= Fort Collins Agricultural Colony =

The Fort Collins Agricultural Colony was a 19th-century enterprise in Larimer County, Colorado to promote new agricultural and commercial settlement in and around the town of Fort Collins. Founded in the autumn of 1872 as an outgrowth of the Union Colony in nearby Greeley, the colony was instrumental in the early growth of Fort Collins, as well as in making it an agricultural center in the Colorado Territory at a time when the region was still known primarily for its mineral resources.

==History==

The town of Fort Collins had been founded in the previous decade on the site of the decommissioned Camp Collins of the United States Army. Moreover, the territorial legislature had designated the site of the Colorado Agricultural College to be in Fort Collins in 1870, although no money had been allocated for structures. A recurring source of anxiety among local leaders was the lack of railroad, which would not arrive until 1877.

The 1872 colony came two years after the establishment of the Greeley Colony downstream on the Poudre and was led by General Robert A. Cameron, an officer in the Greeley Colony. The success of the Greeley Colony, which was intended by its founder Nathan Meeker as a religiously-oriented utopian community, prompted its officers to expand the enterprise, although without quite the degree of religious idealism of the first effort.
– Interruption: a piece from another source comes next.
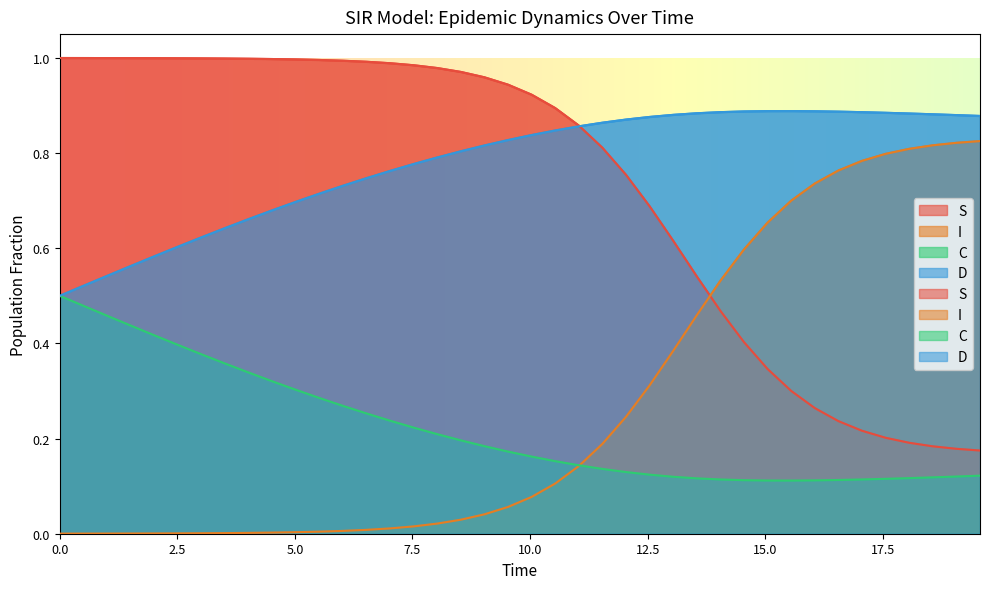

List the series in order of their peak value, lowest first.

C, I, D, S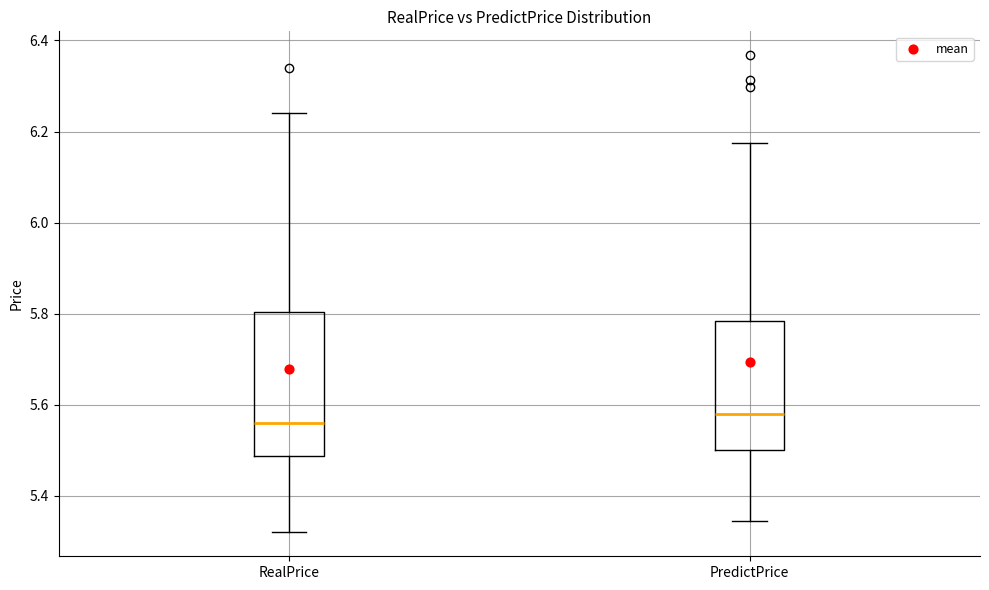

Reading left to right, transcribe this box plot: for each box, give where its median line is, the range the box spans, and where its two whiskers end, as read against the y-axis. The values are not printed on the chart, so give them approximately, as read against the axis.

RealPrice: median 5.56, box 5.48 to 5.80, whiskers 5.32 to 6.24
PredictPrice: median 5.58, box 5.50 to 5.78, whiskers 5.34 to 6.18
Rather the Fort Collins was as much of a local effort at boosting the population as it was a means of establishing a religiously-oriented cooperative. In addition to Cameron, officers and trustees included many early prominent residents and business owners of Fort Collins, including John C. Matthews, Judge A.F. Howes, J.M. Sherwood, Colonel J.E. Remington, N.H. Meldrum, B.T. Whedbee, Benjamin Harrison Eaton, and Joseph Mason.
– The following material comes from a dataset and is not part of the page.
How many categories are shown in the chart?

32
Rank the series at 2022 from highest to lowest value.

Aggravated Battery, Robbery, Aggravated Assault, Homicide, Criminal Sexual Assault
The colony plan called for the division of 3,000 acres (12 km^{2}) of land immediately adjoining the existing town to divided into 10, 20, and 40 acre (40,000, 81,000 and 162,000 m^{2}) lots. The new platted lands were largely west and south of the existing town of Fort Collins, and contiguous the existing grid. Thus the colony would extend the town away from the Cache la Poudre River . Unlike the existing town plat, which was roughly parallel to the along the old Overland Stage road along the Poudre, the new lands would be oriented towards the compass. College Avenue, Mountain Avenue, and other major thoroughfares of the grid plan of downtown Fort Collins were laid out in the new plan of the colony. The older part of town has since become known as "Old Town Fort Collins."
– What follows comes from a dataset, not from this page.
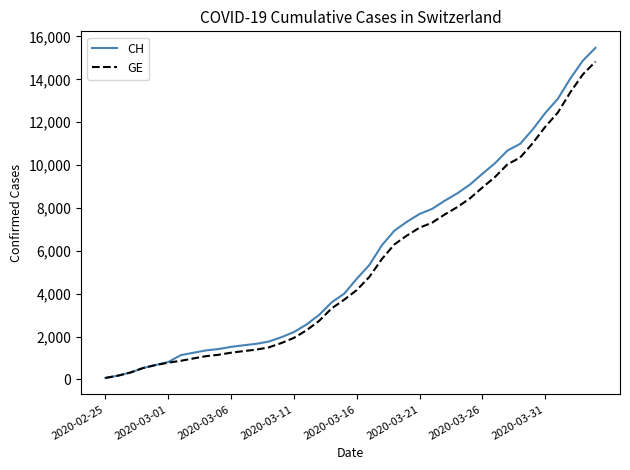

What is the maximum value shown in the chart?

15470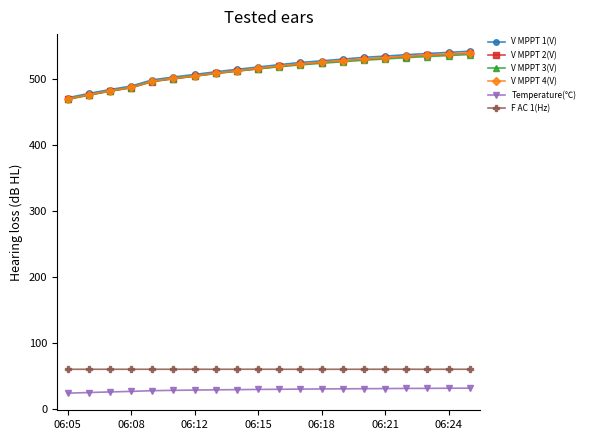

How many series are shown in this chart?

6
The colony invited anyone to join "who is possessed of a good moral character" by purchasing a certificate ranging in price from 50 to US$250. A fifty-dollar certificate entitled the purchased to one town lot. Larger certificates entitled the purchaser to locate both a business and residence in the colony, as well as certain water rights. At the time, the town possessed a post office, grist mill, and numerous other small businesses and stores. The colony specifically issued an appeal for a "good country newspaper, hardware store, bank, as well as farmers and other "industrious people." It specifically discouraged whiskey saloons or gambling halls.

The first drawing of lots for the colony was held in December 1872, at which time one-fifth of the lots were disbursed. The colony quickly resulted in the addition of several hundred new residents to the town, as well the erection of many new buildings. Among the recipients of lots in the drawing was Franklin Avery, who would later become one of the most prominent citizens of the town, as well as Jacob Welch, would become one of the most prominent merchants. Both received lots along College Avenue, which would become the principal thoroughfare in the new expanded town plan.